How to prove $ \|x_k-A^{-1}b\|_A={\rm min}_{x\in \chi}\|x-A^{-1}b\|_A$?

Question

$A$ is an $n\times n$ positive definite matrix, $\chi$ is a $k$-dimensional subspace of $\mathbb{R}^{n\times n}$. Then, for $x_k\in \chi$, \begin{align*} \|x_k-A^{-1}b\|_A={\rm min}_{x\in \chi}\|x-A^{-1}b\|_A \end{align*} holds if and only if $r_k=b-Ax_k$ is perpendicular to $\chi$. Here, $b\in \mathbb{R}^n$ is any vector, $\|x\|_A=\sqrt{x^TAx}$.

Answer 1

You are missing a subscript $A$ in the second norm.

Let $$f(x)=\|x-A^{-1}b\|_A^2 = (x-A^{-1}b)^\top A (x-A^{-1}b) = x^\top A x-2b^\top x + b^\top A^{-1} b.$$ If $x_k$ is the minimizer over $\chi$ then $$(\nabla f(x_k))^\top (x-x_k) \ge 0,\quad \forall x \in \chi$$ else there exists some sufficiently small $c>0$ such that taking a step $c(x-x_k)$ from $x_k$ decreases the value of $f$, contradicting the fact that $x_k$ minimizes $f$ on $\chi$.

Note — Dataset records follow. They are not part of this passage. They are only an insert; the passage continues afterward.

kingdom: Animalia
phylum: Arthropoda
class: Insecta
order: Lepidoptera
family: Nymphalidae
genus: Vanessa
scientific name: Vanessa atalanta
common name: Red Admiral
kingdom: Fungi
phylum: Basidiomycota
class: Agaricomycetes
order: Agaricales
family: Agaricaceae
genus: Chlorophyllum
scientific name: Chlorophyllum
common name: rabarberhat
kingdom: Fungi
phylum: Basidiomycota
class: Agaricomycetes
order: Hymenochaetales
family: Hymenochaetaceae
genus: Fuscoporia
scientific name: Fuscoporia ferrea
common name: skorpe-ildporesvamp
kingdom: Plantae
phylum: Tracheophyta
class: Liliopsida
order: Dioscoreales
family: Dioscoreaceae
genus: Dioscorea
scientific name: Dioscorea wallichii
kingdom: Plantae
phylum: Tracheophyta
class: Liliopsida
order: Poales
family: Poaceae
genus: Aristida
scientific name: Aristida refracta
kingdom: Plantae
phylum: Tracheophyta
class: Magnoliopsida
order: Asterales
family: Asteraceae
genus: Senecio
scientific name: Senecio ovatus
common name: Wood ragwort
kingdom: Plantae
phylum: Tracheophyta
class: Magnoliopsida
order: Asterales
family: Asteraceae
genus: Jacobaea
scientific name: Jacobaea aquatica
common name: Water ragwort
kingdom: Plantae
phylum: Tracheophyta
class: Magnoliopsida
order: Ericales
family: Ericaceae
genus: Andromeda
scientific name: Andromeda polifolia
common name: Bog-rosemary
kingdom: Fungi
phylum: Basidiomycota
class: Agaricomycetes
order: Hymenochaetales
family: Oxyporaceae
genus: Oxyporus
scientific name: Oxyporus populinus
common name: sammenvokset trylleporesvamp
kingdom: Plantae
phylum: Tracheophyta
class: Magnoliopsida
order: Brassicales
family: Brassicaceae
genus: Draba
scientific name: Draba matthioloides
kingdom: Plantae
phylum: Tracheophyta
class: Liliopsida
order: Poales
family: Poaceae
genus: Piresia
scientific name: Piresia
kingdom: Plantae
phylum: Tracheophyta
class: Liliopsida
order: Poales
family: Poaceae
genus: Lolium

We have $\nabla f(x_k) = 2(Ax_k - b)= - 2r_k$, so the above condition implies $$r_k^\top (x-x_k) \le 0,\quad \forall x \in \chi.$$

We just need to conclude that this inequality is actually equality for all $x \in \chi$. Indeed if for some $x$ we have $r_k^\top (x-x_k)<0$, then since $\chi$ is a subspace, $x' := -x+2x_k \in \chi$ as well, but $r_k^\top (x'-x_k) = -r_k^\top (x-x_k) > 0$, a contradiction.